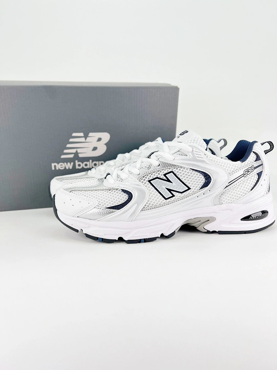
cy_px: 185
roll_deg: +1.3
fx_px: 277
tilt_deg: -8.2
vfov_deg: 67.3
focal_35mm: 26
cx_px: 138
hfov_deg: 53.1
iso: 50
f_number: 1.5
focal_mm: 5.7
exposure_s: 1/909
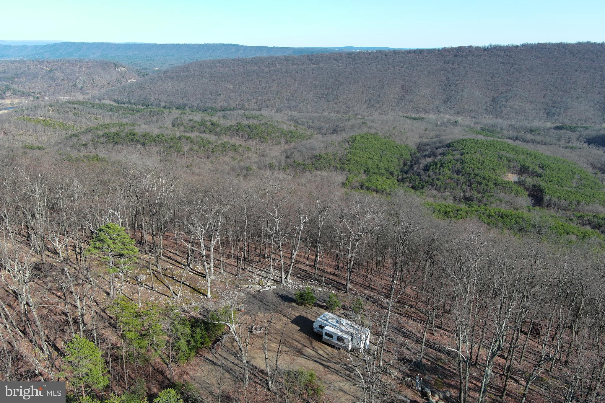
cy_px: 202
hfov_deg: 63.7
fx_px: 487
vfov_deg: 45.0
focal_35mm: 29
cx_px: 302
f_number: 2.8
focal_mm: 10.57
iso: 100
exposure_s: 1/737
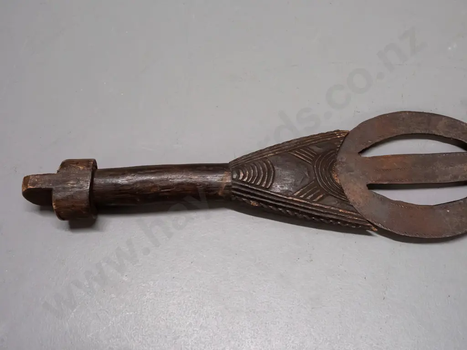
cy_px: 175
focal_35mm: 36
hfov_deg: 51.4
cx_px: 234
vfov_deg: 39.7
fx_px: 486
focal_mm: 18
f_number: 5.6
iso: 3200
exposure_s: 1/160
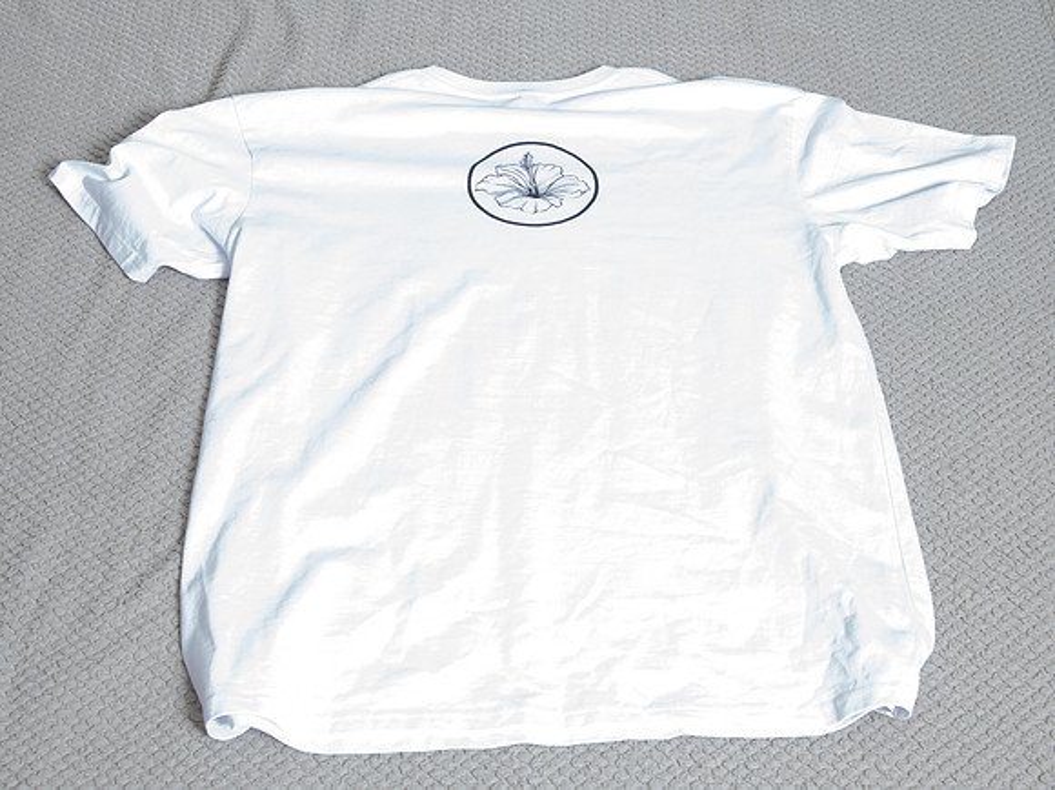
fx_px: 1960
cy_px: 320
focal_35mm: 64
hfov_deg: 30.1
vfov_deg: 22.7
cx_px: 533
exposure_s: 1/125
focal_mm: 50
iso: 2500
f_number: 9
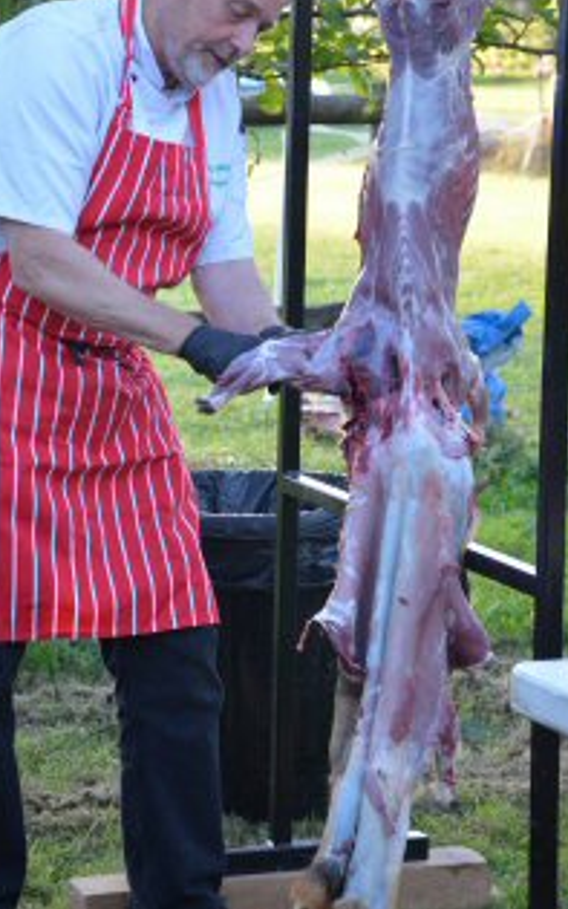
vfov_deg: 18.3
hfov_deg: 11.5
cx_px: 156
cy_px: 385
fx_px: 2822
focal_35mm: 114
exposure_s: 1/250
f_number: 5.6
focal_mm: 52
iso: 900
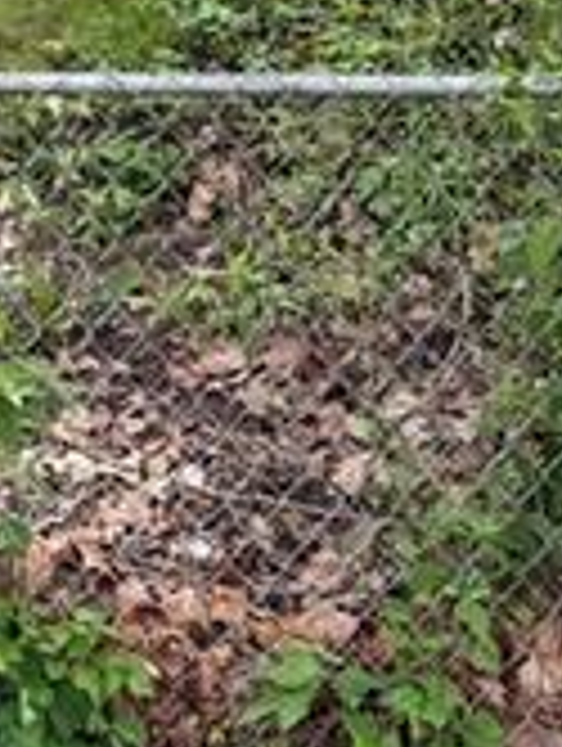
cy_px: -716
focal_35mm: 111
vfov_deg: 14.8
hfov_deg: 13.0
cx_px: -148
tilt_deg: +17.1
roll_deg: -4.6
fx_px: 2397
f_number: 1.78
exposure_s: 1/1075
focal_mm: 6.76
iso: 100
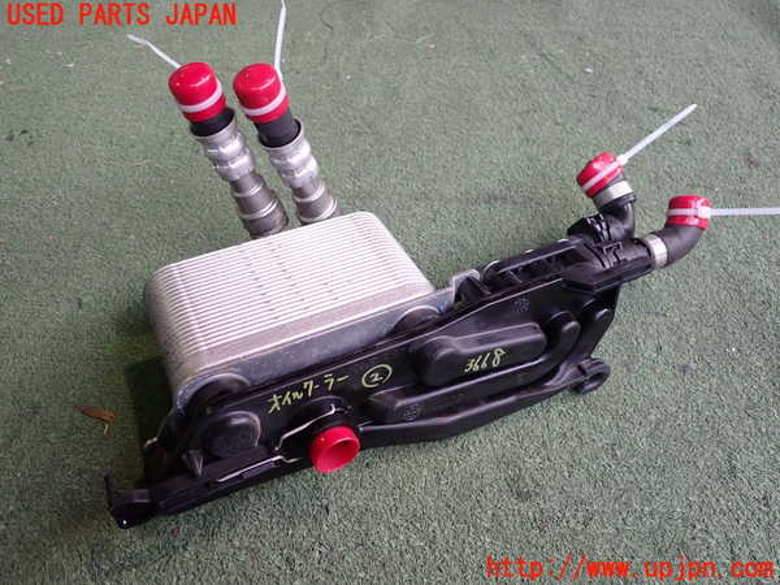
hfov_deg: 60.0
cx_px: 390
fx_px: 676
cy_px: 292
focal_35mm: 30
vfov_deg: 46.8
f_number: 2.3
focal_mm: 5.4
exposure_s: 1/60
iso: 200
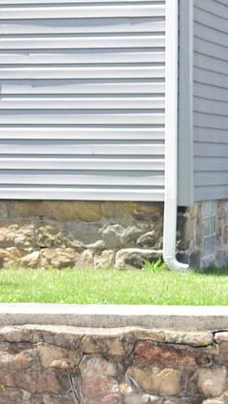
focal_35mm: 210
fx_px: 2253
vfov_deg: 10.2
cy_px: 82
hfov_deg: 5.5
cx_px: -386
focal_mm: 40
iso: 250
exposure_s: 1/320
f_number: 9
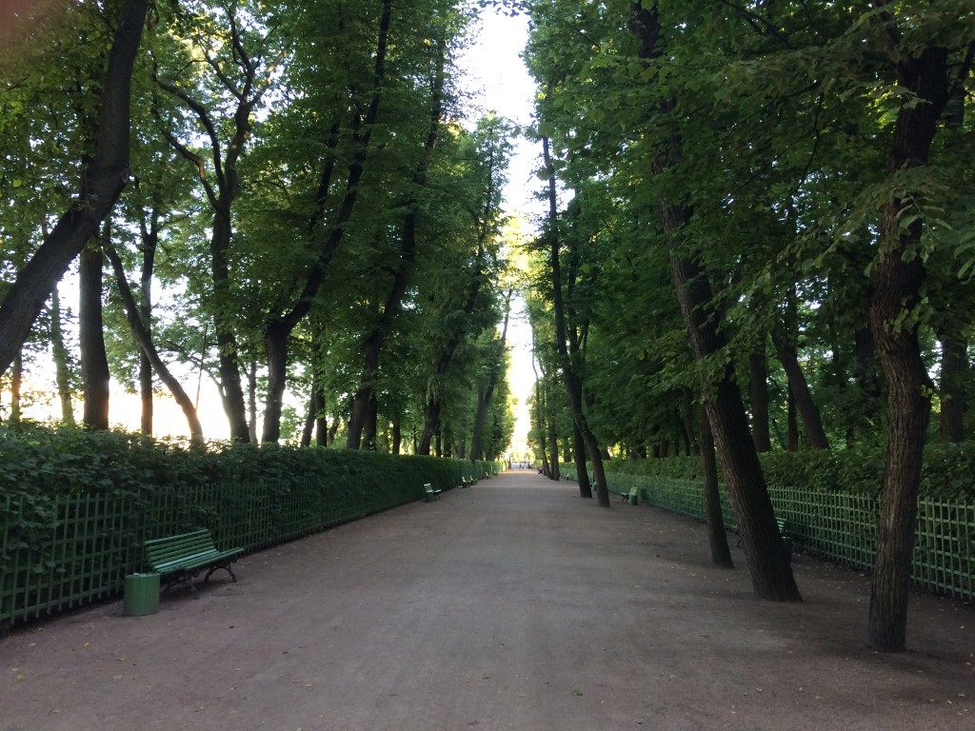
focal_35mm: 29
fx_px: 817
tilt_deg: +7.2
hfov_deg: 61.7
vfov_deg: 48.2
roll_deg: +0.0
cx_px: 488
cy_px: 366
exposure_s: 1/30
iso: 32
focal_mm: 4.15
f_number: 2.2
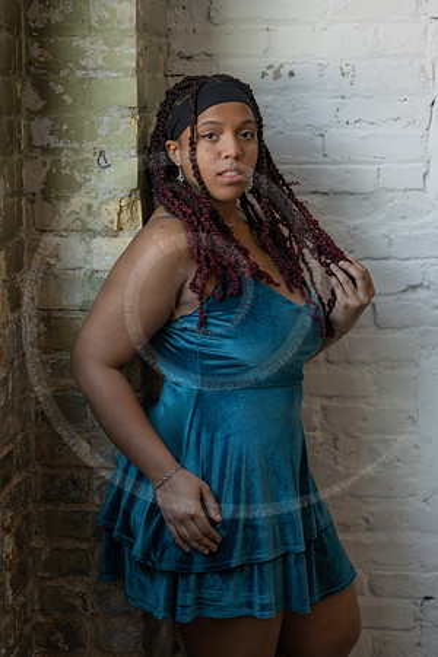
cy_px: 328
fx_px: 1551
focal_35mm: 85
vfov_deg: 23.9
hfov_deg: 16.1
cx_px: 219
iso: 320
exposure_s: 1/200
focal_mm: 85
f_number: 1.8
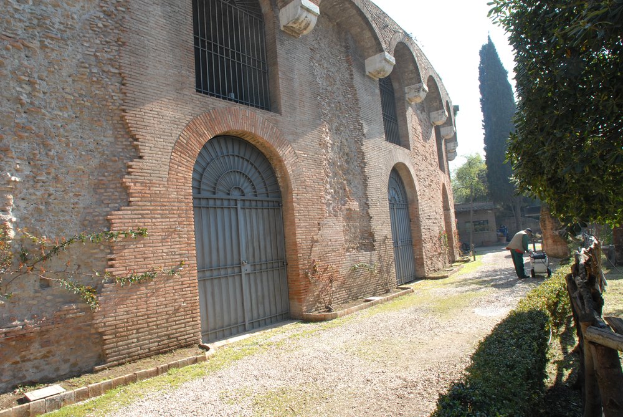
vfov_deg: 59.6
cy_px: 208
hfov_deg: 81.1
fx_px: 364
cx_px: 312
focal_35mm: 21
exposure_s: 1/60
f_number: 10
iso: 200
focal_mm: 14
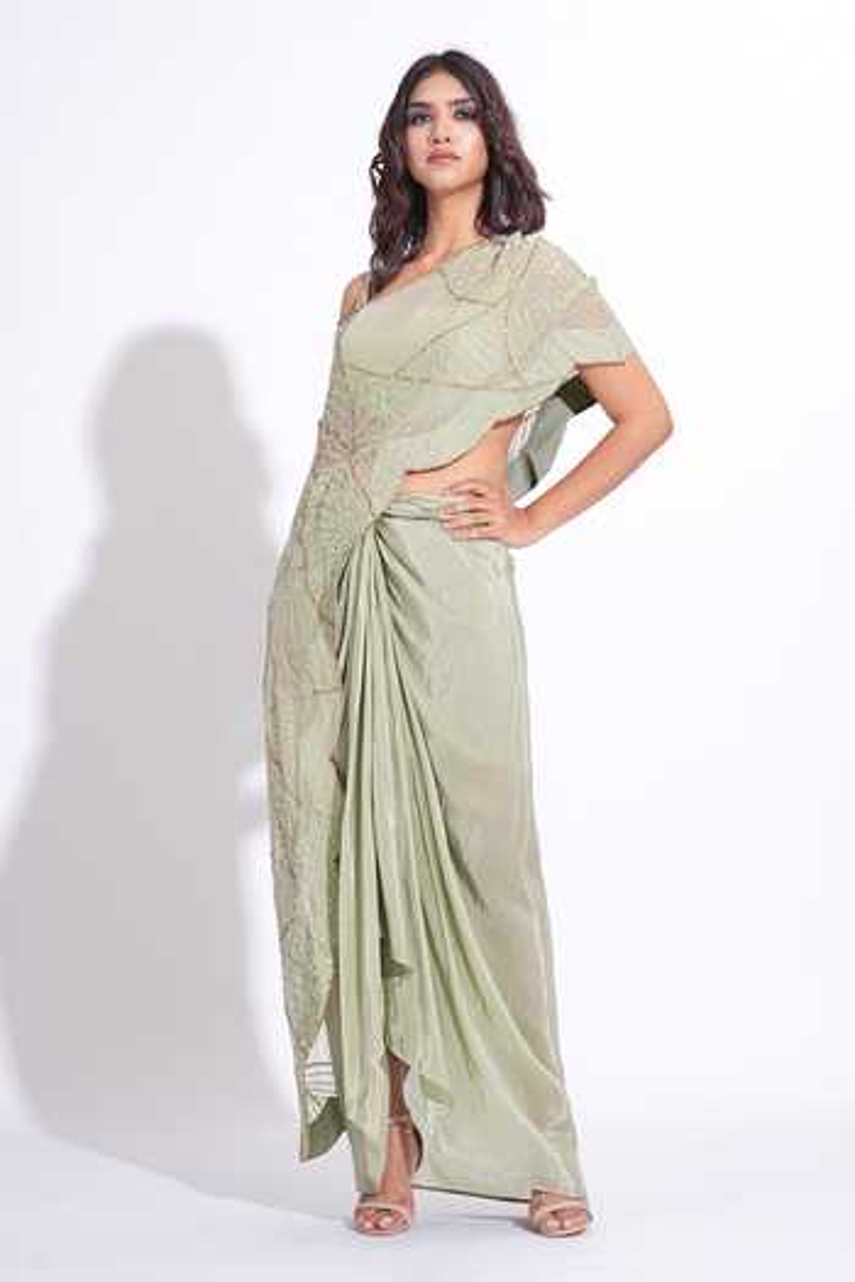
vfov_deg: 26.0
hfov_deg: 17.5
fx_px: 2779
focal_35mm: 78
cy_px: 641
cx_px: 428
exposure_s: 1/125
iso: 200
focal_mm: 78
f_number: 6.3
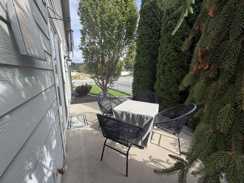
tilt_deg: -11.5
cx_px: 122
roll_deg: +0.4
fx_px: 99
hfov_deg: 102.1
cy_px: 92
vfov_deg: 85.7
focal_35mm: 14
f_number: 2.2
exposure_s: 1/540
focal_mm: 2.22
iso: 40
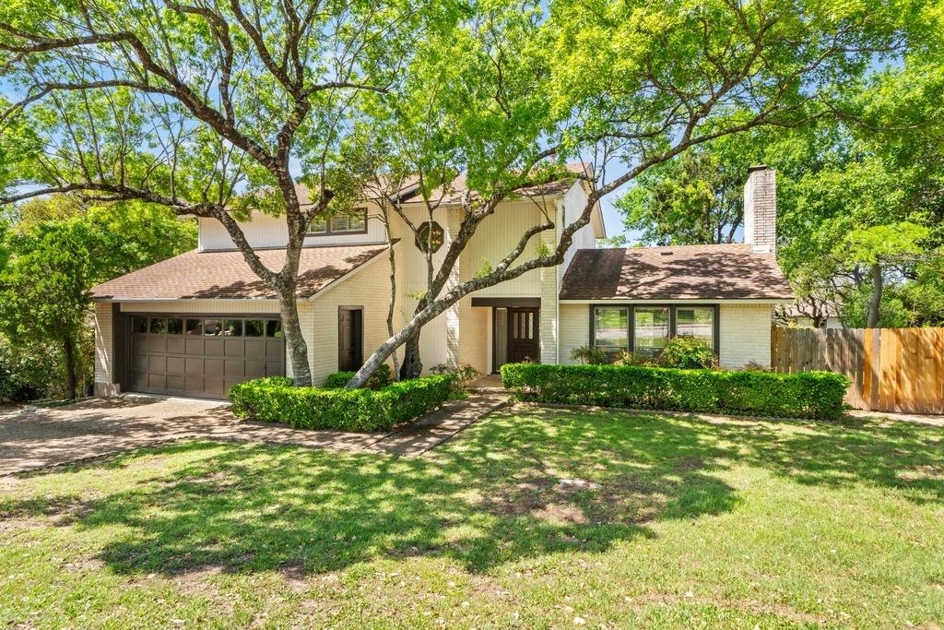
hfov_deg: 83.3
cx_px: 472
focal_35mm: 20
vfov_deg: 61.3
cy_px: 315
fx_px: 531
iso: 250
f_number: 11
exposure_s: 1/25
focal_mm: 13.5
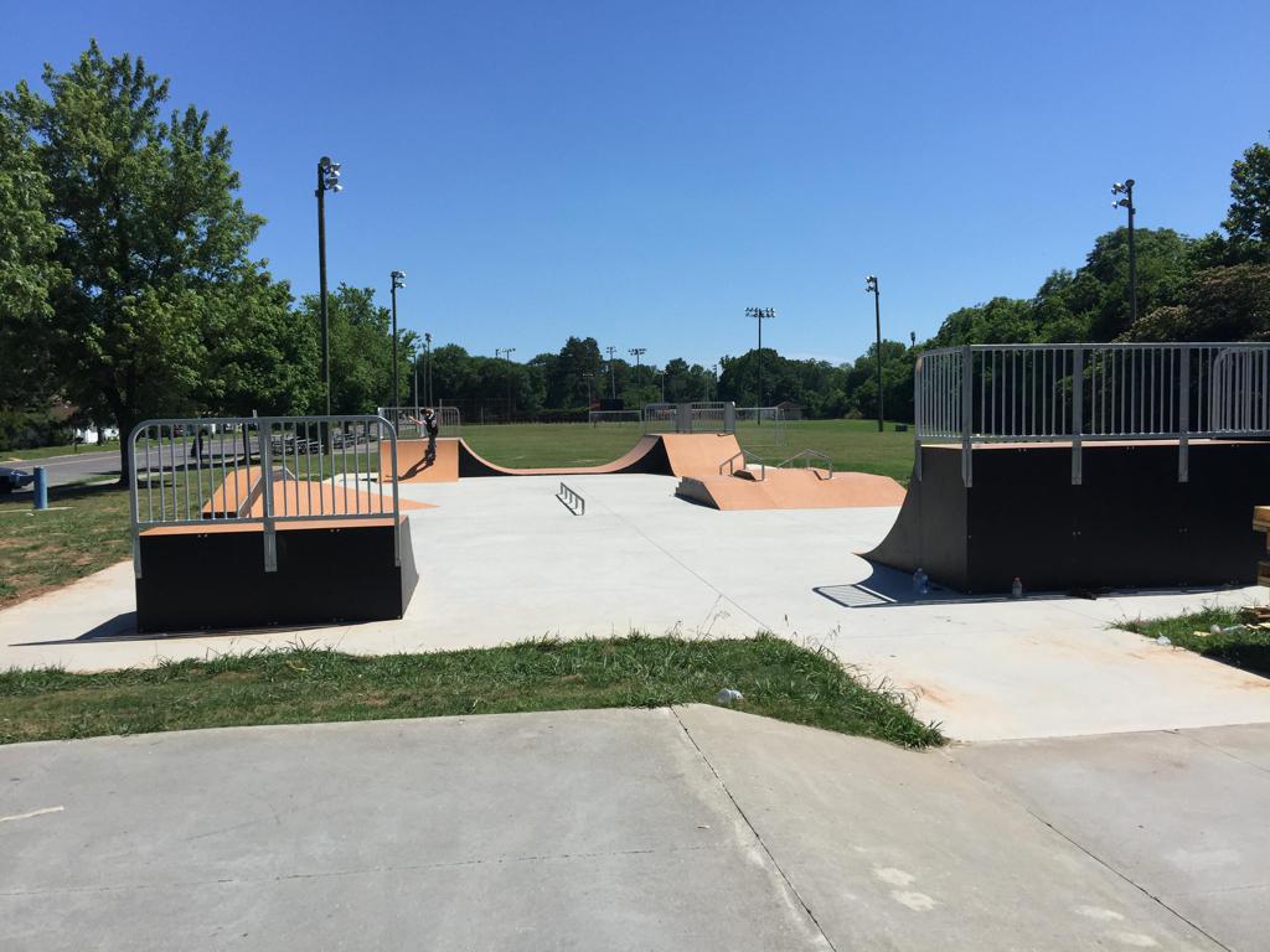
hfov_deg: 61.7
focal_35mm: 29
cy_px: 476
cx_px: 635
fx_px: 1064
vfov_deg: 48.2
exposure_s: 1/3049
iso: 32
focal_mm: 4.15
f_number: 2.2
---*---
§ **DESCRIPTION OF THE TASK**
Text only, pictures out: give every record again as written.

§ **TASK SOLUTION**
cy_px: 185
roll_deg: +1.3
fx_px: 277
tilt_deg: -8.2
vfov_deg: 67.3
focal_35mm: 26
cx_px: 138
hfov_deg: 53.1
iso: 50
f_number: 1.5
focal_mm: 5.7
exposure_s: 1/909
cy_px: 202
hfov_deg: 63.7
fx_px: 487
vfov_deg: 45.0
focal_35mm: 29
cx_px: 302
f_number: 2.8
focal_mm: 10.57
iso: 100
exposure_s: 1/737
cy_px: 175
focal_35mm: 36
hfov_deg: 51.4
cx_px: 234
vfov_deg: 39.7
fx_px: 486
focal_mm: 18
f_number: 5.6
iso: 3200
exposure_s: 1/160
fx_px: 1960
cy_px: 320
focal_35mm: 64
hfov_deg: 30.1
vfov_deg: 22.7
cx_px: 533
exposure_s: 1/125
focal_mm: 50
iso: 2500
f_number: 9
vfov_deg: 18.3
hfov_deg: 11.5
cx_px: 156
cy_px: 385
fx_px: 2822
focal_35mm: 114
exposure_s: 1/250
f_number: 5.6
focal_mm: 52
iso: 900
cy_px: -716
focal_35mm: 111
vfov_deg: 14.8
hfov_deg: 13.0
cx_px: -148
tilt_deg: +17.1
roll_deg: -4.6
fx_px: 2397
f_number: 1.78
exposure_s: 1/1075
focal_mm: 6.76
iso: 100
hfov_deg: 60.0
cx_px: 390
fx_px: 676
cy_px: 292
focal_35mm: 30
vfov_deg: 46.8
f_number: 2.3
focal_mm: 5.4
exposure_s: 1/60
iso: 200
focal_35mm: 210
fx_px: 2253
vfov_deg: 10.2
cy_px: 82
hfov_deg: 5.5
cx_px: -386
focal_mm: 40
iso: 250
exposure_s: 1/320
f_number: 9
focal_35mm: 29
fx_px: 817
tilt_deg: +7.2
hfov_deg: 61.7
vfov_deg: 48.2
roll_deg: +0.0
cx_px: 488
cy_px: 366
exposure_s: 1/30
iso: 32
focal_mm: 4.15
f_number: 2.2
cy_px: 328
fx_px: 1551
focal_35mm: 85
vfov_deg: 23.9
hfov_deg: 16.1
cx_px: 219
iso: 320
exposure_s: 1/200
focal_mm: 85
f_number: 1.8
vfov_deg: 59.6
cy_px: 208
hfov_deg: 81.1
fx_px: 364
cx_px: 312
focal_35mm: 21
exposure_s: 1/60
f_number: 10
iso: 200
focal_mm: 14
vfov_deg: 26.0
hfov_deg: 17.5
fx_px: 2779
focal_35mm: 78
cy_px: 641
cx_px: 428
exposure_s: 1/125
iso: 200
focal_mm: 78
f_number: 6.3
tilt_deg: -11.5
cx_px: 122
roll_deg: +0.4
fx_px: 99
hfov_deg: 102.1
cy_px: 92
vfov_deg: 85.7
focal_35mm: 14
f_number: 2.2
exposure_s: 1/540
focal_mm: 2.22
iso: 40
hfov_deg: 83.3
cx_px: 472
focal_35mm: 20
vfov_deg: 61.3
cy_px: 315
fx_px: 531
iso: 250
f_number: 11
exposure_s: 1/25
focal_mm: 13.5
hfov_deg: 61.7
focal_35mm: 29
cy_px: 476
cx_px: 635
fx_px: 1064
vfov_deg: 48.2
exposure_s: 1/3049
iso: 32
focal_mm: 4.15
f_number: 2.2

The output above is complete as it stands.